The problem was that it was hard to set aside someone who was screaming fire into your brain every few minutes. Pathalan groaned as another scripture erupted from his quill.
The thing that had brought Pathalan to Al’Matra’s service rather than the richer, more prestigious temples was the All Mother’s benign absentmindedness. Whereas other gods took an interest in the observance of rituals, conduct in line with their divine ethos, and the balance of the temple coffers, Al’Matra was usually too preoccupied with stone fruit and mollusks to bother her high scribe. The High Scribe of Tandos wore a king’s ransom in jewels around her neck; the High Scribe of Musana liked to boast about his feasts with nobles; but Pathalan had freedom and time to relax in a way they and every other scribe in Andarun envied.

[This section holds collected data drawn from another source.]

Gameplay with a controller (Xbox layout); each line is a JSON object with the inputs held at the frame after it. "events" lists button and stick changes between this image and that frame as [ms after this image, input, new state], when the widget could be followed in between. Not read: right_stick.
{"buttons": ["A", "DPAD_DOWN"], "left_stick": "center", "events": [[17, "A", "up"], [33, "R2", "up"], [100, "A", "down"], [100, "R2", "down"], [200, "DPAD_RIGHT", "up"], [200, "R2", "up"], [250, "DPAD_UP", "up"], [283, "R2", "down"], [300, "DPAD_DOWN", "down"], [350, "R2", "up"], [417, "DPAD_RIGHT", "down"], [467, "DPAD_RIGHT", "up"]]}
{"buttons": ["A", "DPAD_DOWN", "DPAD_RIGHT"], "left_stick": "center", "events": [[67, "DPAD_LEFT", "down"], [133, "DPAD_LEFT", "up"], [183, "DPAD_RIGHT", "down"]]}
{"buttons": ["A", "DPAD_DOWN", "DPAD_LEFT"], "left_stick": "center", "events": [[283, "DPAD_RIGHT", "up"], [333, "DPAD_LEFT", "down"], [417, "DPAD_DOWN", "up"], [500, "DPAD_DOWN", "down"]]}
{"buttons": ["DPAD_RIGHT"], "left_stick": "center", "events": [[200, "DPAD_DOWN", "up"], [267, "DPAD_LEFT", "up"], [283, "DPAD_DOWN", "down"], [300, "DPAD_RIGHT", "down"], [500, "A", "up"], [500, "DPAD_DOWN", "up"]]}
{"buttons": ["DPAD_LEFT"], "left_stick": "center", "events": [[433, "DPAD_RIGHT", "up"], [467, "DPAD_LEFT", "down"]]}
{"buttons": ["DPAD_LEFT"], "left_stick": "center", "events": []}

Or he had. Now he was chained to a goddess thrashing angrily in the weave, and unlike the more coherent gods, she couldn’t tell him what she wanted. Or how to stop the burning.
Another scripture erupted in his mind’s eye, searing the back of his eyeballs until he released the heat and pressure through his quill.
I don’t want to see them! I didn’t know! I couldn’t know! Don’t make me remember!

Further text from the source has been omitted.